Cezerî’nin kitabının İngilizce tercümesine bir önsöz yazan meşhûr bilim tarihçisi Prof. White Jr. Önsözün bir yerinde; “Batılı bilginler konik sübabların ilk defa Leonardo’nun çizimlerinde görüldüğünü öğretirler. Halbuki Cezerî’nin resimlerinde de bunlar gözükmektedir.
Bunun gibi Segmant dişlileri de, ilk defa açıkça Cezerî’nin eserlerinde görülmektedir. Batıda ise bunlar, Giovanni Dondi’nin 1364 senesinde bitirdiği astronomik saat ile 1501 senesinde büyük fen mühendisi Francescio Giorgio’nun eserlerinde ortaya çıkmış ve genel Avrupa dizayn literatürüne girmiştir” demekte ve bir çok tertibatın Leonarda ve diğerlerinden çok önce Cezerî tarafından yapıldığı açıklanmaktadır.
Cezerî, kitabında on değişik saatin nasıl yapıldığını anlatmaktadır. Bunlardan birisi tavuskuşu saatidir. Saatin cephesi 420 cm. yüksekliğindedir ve üç diş içerisinde anne, baba ve yavru tavuskuşları vardır.
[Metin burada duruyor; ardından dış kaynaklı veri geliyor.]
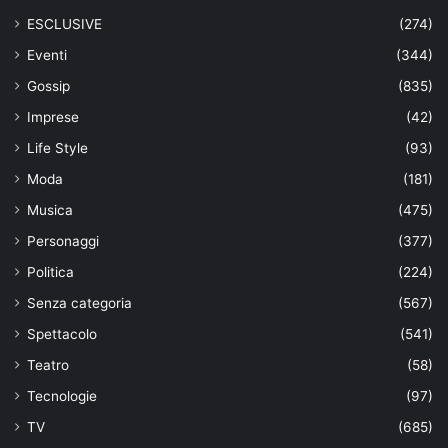
ESCLUSIVE
(274)
Eventi
(344)
Gossip
(835)
Imprese
(42)
Life Style
(93)
Moda
(181)
Musica
(475)
Personaggi
(377)
Politica
(224)
Senza categoria
(567)
Spettacolo
(541)
Teatro
(58)
Tecnologie
(97)
TV
(685)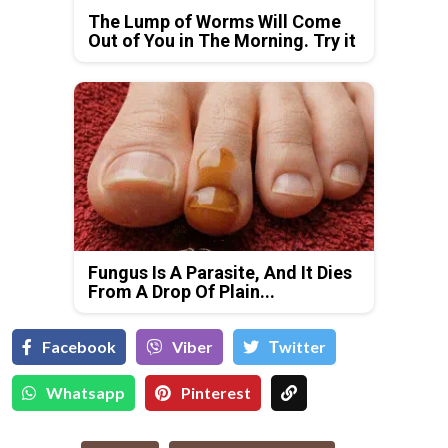
The Lump of Worms Will Come
Out of You in The Morning. Try it
Fungus Is A Parasite, And It Dies
From A Drop Of Plain...
Facebook
Viber
Тwitter
Whatsapp
Pinterest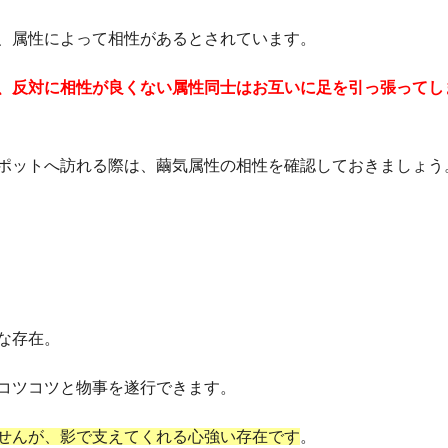
、属性によって相性があるとされています。
、反対に相性が良くない属性同士はお互いに足を引っ張ってし
ポットへ訪れる際は、繭気属性の相性を確認しておきましょう
な存在。
コツコツと物事を遂行できます。
せんが、影で支えてくれる心強い存在です
。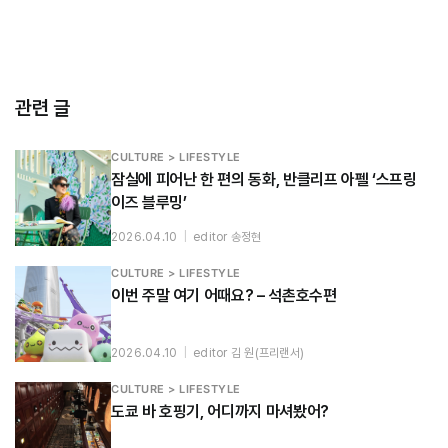
관련 글
CULTURE > LIFESTYLE
잠실에 피어난 한 편의 동화, 반클리프 아펠 ‘스프링
이즈 블루밍’
2026.04.10
|
editor 송정현
CULTURE > LIFESTYLE
이번 주말 여기 어때요? – 석촌호수편
2026.04.10
|
editor 김 원(프리랜서)
CULTURE > LIFESTYLE
도쿄 바 호핑기, 어디까지 마셔봤어?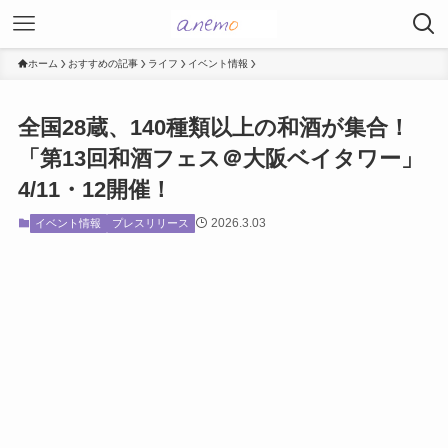
ホーム
おすすめの記事
ライフ
イベント情報
全国28蔵、140種類以上の和酒が集合！
「第13回和酒フェス＠大阪ベイタワー」
4/11・12開催！
2026.3.03
イベント情報
プレスリリース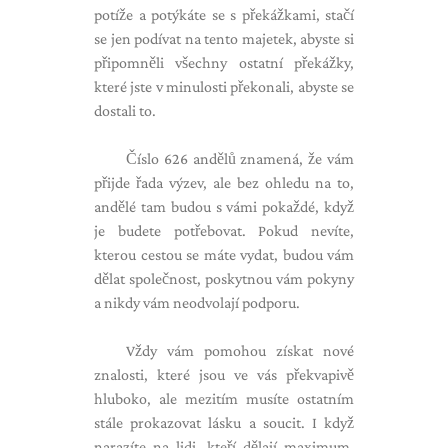
potíže a potýkáte se s překážkami, stačí
se jen podívat na tento majetek, abyste si
připomněli všechny ostatní překážky,
které jste v minulosti překonali, abyste se
dostali to.
Číslo 626 andělů znamená, že vám
přijde řada výzev, ale bez ohledu na to,
andělé tam budou s vámi pokaždé, když
je budete potřebovat. Pokud nevíte,
kterou cestou se máte vydat, budou vám
dělat společnost, poskytnou vám pokyny
a nikdy vám neodvolají podporu.
Vždy vám pomohou získat nové
znalosti, které jsou ve vás překvapivě
hluboko, ale mezitím musíte ostatním
stále prokazovat lásku a soucit. I když
narazíte na lidi, kteří dělají maximum,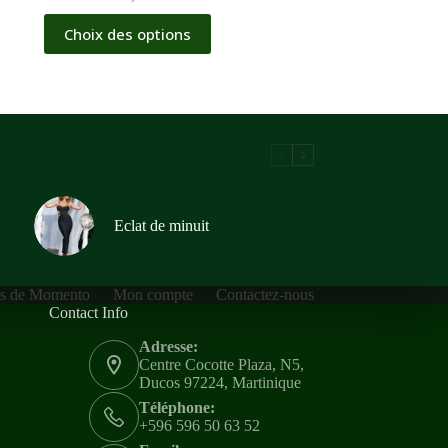
Choix des options
Eclat de minuit
rs de Momento
Mon compte
Contactez-nous
Contact Info
Adresse:
Centre Cocotte Plaza, N5,
Ducos 97224, Martinique
Téléphone:
+596 596 50 63 52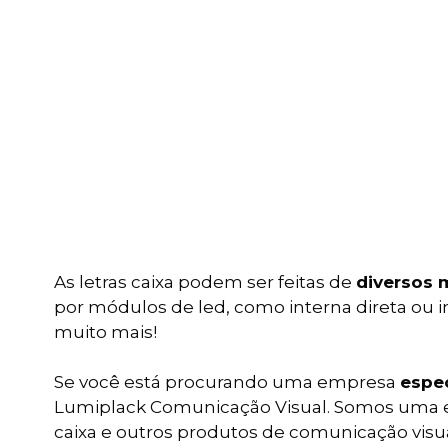
As letras caixa podem ser feitas de
diversos 
por módulos de led, como interna direta ou ind
muito mais!
Se você está procurando uma empresa
espec
Lumiplack Comunicação Visual. Somos uma emp
caixa e outros produtos de comunicação visua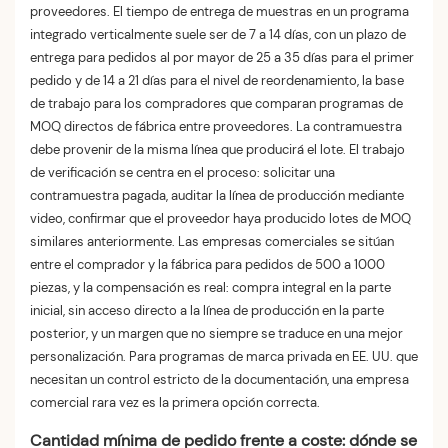
proveedores. El tiempo de entrega de muestras en un programa
integrado verticalmente suele ser de 7 a 14 días, con un plazo de
entrega para pedidos al por mayor de 25 a 35 días para el primer
pedido y de 14 a 21 días para el nivel de reordenamiento, la base
de trabajo para los compradores que comparan programas de
MOQ directos de fábrica entre proveedores. La contramuestra
debe provenir de la misma línea que producirá el lote. El trabajo
de verificación se centra en el proceso: solicitar una
contramuestra pagada, auditar la línea de producción mediante
video, confirmar que el proveedor haya producido lotes de MOQ
similares anteriormente. Las empresas comerciales se sitúan
entre el comprador y la fábrica para pedidos de 500 a 1000
piezas, y la compensación es real: compra integral en la parte
inicial, sin acceso directo a la línea de producción en la parte
posterior, y un margen que no siempre se traduce en una mejor
personalización. Para programas de marca privada en EE. UU. que
necesitan un control estricto de la documentación, una empresa
comercial rara vez es la primera opción correcta.
Cantidad mínima de pedido frente a coste: dónde se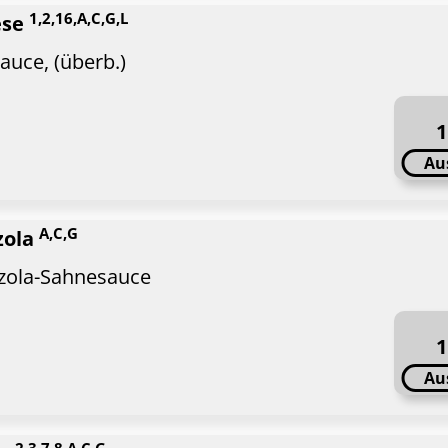
1,2,16,A,C,G,L
ese
auce, (überb.)
1
Au
A,C,G
zola
nzola-Sahnesauce
1
Au
2,3,7,8,A,C,G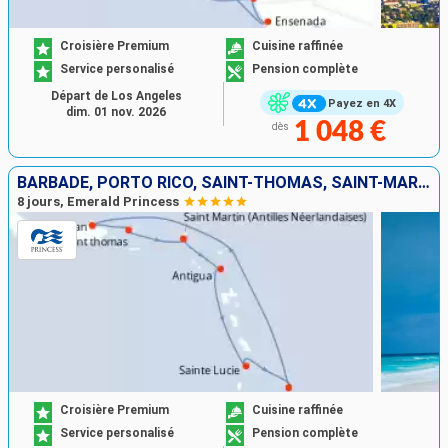
Croisière Premium
Cuisine raffinée
Service personalisé
Pension complète
Départ de Los Angeles
Payez en 4X
dim. 01 nov. 2026
1 048 €
dès
BARBADE, PORTO RICO, SAINT-THOMAS, SAINT-MARTIN, ANTIGUA-ET-BARBUDA, SAINTE-LUCIE
8 jours, Emerald Princess
Croisière Premium
Cuisine raffinée
Service personalisé
Pension complète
Her yarım saatte bir, sabit seviyeli bir kaptan akan su, eksantrik yataklanmış kayık şeklindeki kaba dolmakta, kab dolunca, devrilmekte, akan su bir çarkı döndürerek alttaki tavuskuşu da dönmekte, yavrular kavga etmekte, üstteki anne tavuskuşu ise 180° geri dönerek eski yerine gelmekte, kap tekrar dolmaya başlayınca kabın içerisindeki şamandra yükselerek, anne tavuskuşunu yavaş yavaş döndürerek gagası ile dakikaları göstermesini sağlamaktadır.
Bu olay her yarım saatte bir tekrarlanmakta ve cephedeki on deliğin yarısı açılarak yarım saatin geçtiği gösterilmektedir. Bu saat 1/2 ölçeğinde İstanbul Teknik Üniversitesinde yapılmış ve çalıştırılmıştır.
Fil saati adını verdiği âletinin tertibatı daha karışıktır. Burada da benzer tertibatı ile yarım saatte bir ejderhanın ağzına bir top düşmekte, filin üzerinde oturan adam kazma ile file vurmakta, elindeki sopa ile de saati göstermektedir. Benzer tertibat balıklı adam diye isimlendirilen robotta da yapılmıştır.
Robot, ellerinde tuttuğu balık ile bardağı karşısındakine sunmaktadır. Hacamat yâni kan aldırırken alınan kanın mikdârını ölçmek için kullanılan âletde ise, şamandralar yardımıyla alınan kanın mikdârı ölçülmekte, üst taraftaki sekreter, elindeki çubuk ile kanın hacmini göstermektedir. Bütün bunlar Cezerî’nin ilim tarihindeki yerini ve batılılardan çok önceleri ilmin doğuda ne kadar geliştiğini ve batıyı aydınlattığını göstermektedir.